之前在做模型训练时,对图片数据进行处理:对训练的图片和xml文件重新命名为6位数前缀的名称(原始的可能有中文或者不符合使用习惯等),修改后的图片和xml格式如下:
代码如下,需要将原始的图片和对应的xml文件分别放到images和labels文件夹中:
from xml.etree.ElementTree import ElementTree
from os import walk, path
import cv2
import os
def read_xml(in_path):
tree = ElementTree()
tree.parse(in_path)
return tree
def write_xml(tree, out_path):
tree.write(out_path, encoding="utf-8", xml_declaration=True)

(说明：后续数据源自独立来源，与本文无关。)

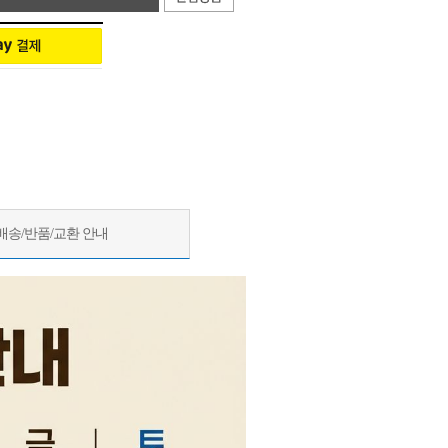
배송/반품/교환 안내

def get_path_prex(rootdir):
data_path = []
prefixs = []
for root, dirs, files in walk(rootdir, topdown=True):
for name in files:
pre, ending = path.splitext(name)
if ending != ".xml":
continue
else:
data_path.append(path.join(root, name))
prefixs.append(pre)
return data_path, prefixs
if __name__ == "__main__":
# build files which will be used in VOC2007
if not os.path.exists("Annotations"):
os.mkdir("Annotations")
if not os.path.exists("JPEGImages"):
os.mkdir("JPEGImages")
xml_paths, prefixs = get_path_prex("labels")
for i in range(len(xml_paths)):
# rename and save the corresponding xml
tree = read_xml(xml_paths[i])
# save output xml, 000001.xml
write_xml(tree, "Annotations/{}.xml".format("%06d" % (i + 1)))
# rename and save the corresponding image
img_pre = prefixs[i] + ".jpg"
root = os.getcwd() + '/images/'
img_path = path.join(root, img_pre)
img = cv2.imread(img_path)
# save output jpg, 000001.jpg
cv2.imwrite('JPEGImages/{}.jpg'.format("%06d" % (i + 1)), img)
运行后,会生成JPEGImages和Annotations文件夹, 对应VOC2007下的文件两个文件,分别为新命名的图片和xml文件,将得到的文件夹拷贝到VOC2007下覆盖即可。